General information
- Type: Very high aspect ratio wing research
- National origin: France / United Kingdom
- Manufacturer: H.D. et M. (Aviation), Ltd. (Hurel-Dubois - wings / F.G. Miles Ltd. - fuselage and engines)
- Designer: Maurice Hurel
- Number built: 1

History
- First flight: 31 March 1957
- Developed from: Miles Aerovan

= Hurel-Dubois Miles HDM.105 =

The Hurel-Dubois Miles HDM.105 was a transport aircraft fitted with very high aspect ratio wings for research purposes, building on research carried out with the Hurel-Dubois HD.10, and a stepping point to the planned production HDM.106 Caravan. The HDM.105/HDM.106 provided the starting point for the design of the Short SC.7 Skyvan.

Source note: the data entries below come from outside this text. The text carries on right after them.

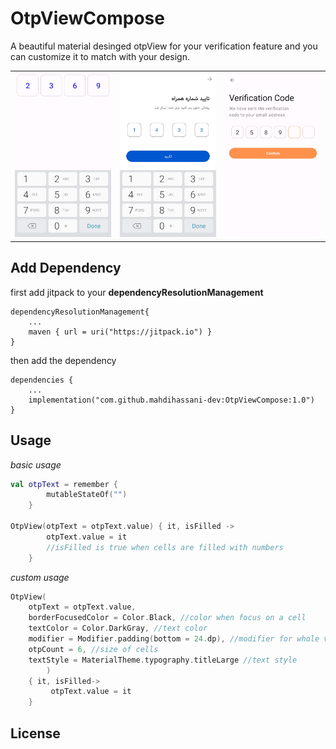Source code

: OtpViewCompose
===============

A beautiful material desinged otpView for your verification feature and you can customize it to match with your design.

<div align="center">
  <table>
    <tr>
      <td align="center">
        <img width="100%" src="demo/imageBasic.jpg" alt="screenshot 1">
      </td>
      <td align="center">
        <img width="100%" src="demo/imageCustomBlue.png" alt="screenshot 2">
      </td>
      <td align="center">
        <img width="100%" src="demo/imageCustomOrange.jpg" alt="screenshot 3">
      </td>
    </tr>
  </table>
</div>

Add Dependency
------
first add jitpack to your **dependencyResolutionManagement**

```
dependencyResolutionManagement{
    ...
    maven { url = uri("https://jitpack.io") }
}
```
then add the dependency
```
dependencies {
    ...
    implementation("com.github.mahdihassani-dev:OtpViewCompose:1.0")
}
```


Usage
------

*basic usage*
```kotlin
val otpText = remember {
        mutableStateOf("")
    }
    
OtpView(otpText = otpText.value) { it, isFilled ->
        otpText.value = it
        //isFilled is true when cells are filled with numbers
    }
```
*custom usage*
```kotlin
OtpView(
    otpText = otpText.value,
    borderFocusedColor = Color.Black, //color when focus on a cell
    textColor = Color.DarkGray, //text color
    modifier = Modifier.padding(bottom = 24.dp), //modifier for whole view
    otpCount = 6, //size of cells
    textStyle = MaterialTheme.typography.titleLarge //text style
        )
    { it, isFilled->
         otpText.value = it
    }
```


License
-------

==Design and development==
Maurice Hurel, a French aircraft designer, became a champion of very high aspect ratio wings in a bid to significantly reduce induced drag, similar to the "Davis wing" of the Consolidated B-24 Liberator, but with much higher aspect ratios. After testing his wing design on the diminutive HD.10, Hurel was ready to progress to a full size transport aircraft, a joint venture between F.G. Miles Ltd. and Hurel-Dubois, fitting a Miles Aerovan with a very high aspect ratio wing and carrying out comparison tests.

The HDM.105 utilised the fuselage, tail unit and engines from Miles Aerovan Mk.4 G-AOJF, fitted with a Hurel designed 75 ft 4 in span 20.5:1 aspect ratio wing of NACA laminar flow sections, supported on aerofoil section lifting struts. The wings were fitted with double-slotted flaps actuated by Miles electric actuators from the original Aerovan. Roll control was by differential ailerons and inter-connected upper-surface spoilers. With no room for fuel in the slender wings, 13 impgal fuel tanks were fitted in the vertical undercarriage strut fairings.

==Operational history==
The HDM.105, with B-class registration G-35-3 (subsequently re-registered G-AHDM), was first flown on 31 March 1957 by I.A. Forbes, but was later damaged beyond repair in a landing accident at Shoreham on 28 June 1958 and dismantled.

==Variants==
===HDM.106 Caravan===
Following the successful testing of the HDM.105 the joint company H.D. et M (Aviation) Ltd, was established to exploit derivatives. The HDM.106 Caravan was to have been an all-metal 8000 lbtransport aircraft, with 75 ft span wings, powered by 2x 290 hp Lycoming GO-480, 2x 340 hp Lycoming GSO-480B or 2x 320 hp Turbomeca Astazou I engines, but the HDM.106 did not progress beyond the drawing board with H.D.
et M (Aviation) Ltd.

The design for the HDM.106 was sold to Shorts who developed it into the very successful Short SC.7 Skyvan, but with a much reduced, moderately high, aspect ratio of 11:1.

===HDM.107 Aerojeep===
The H.D.M.107, known as the Aerojeep, was a military version of the HDM.106 to a STOL light transport requirement of the US Army, to be powered by two 800 shp Lycoming T53 turboprop engines.

===HDM.108===
An enlarged HDM.106 designed by Hurel-Dubois.

===Miles M.111===
The Miles M.111 was proposed as a light single-engined transport utilising the outer wings and struts of the HDM.105, powered by a single 320 shp Turbomeca Astazou turboprop engine.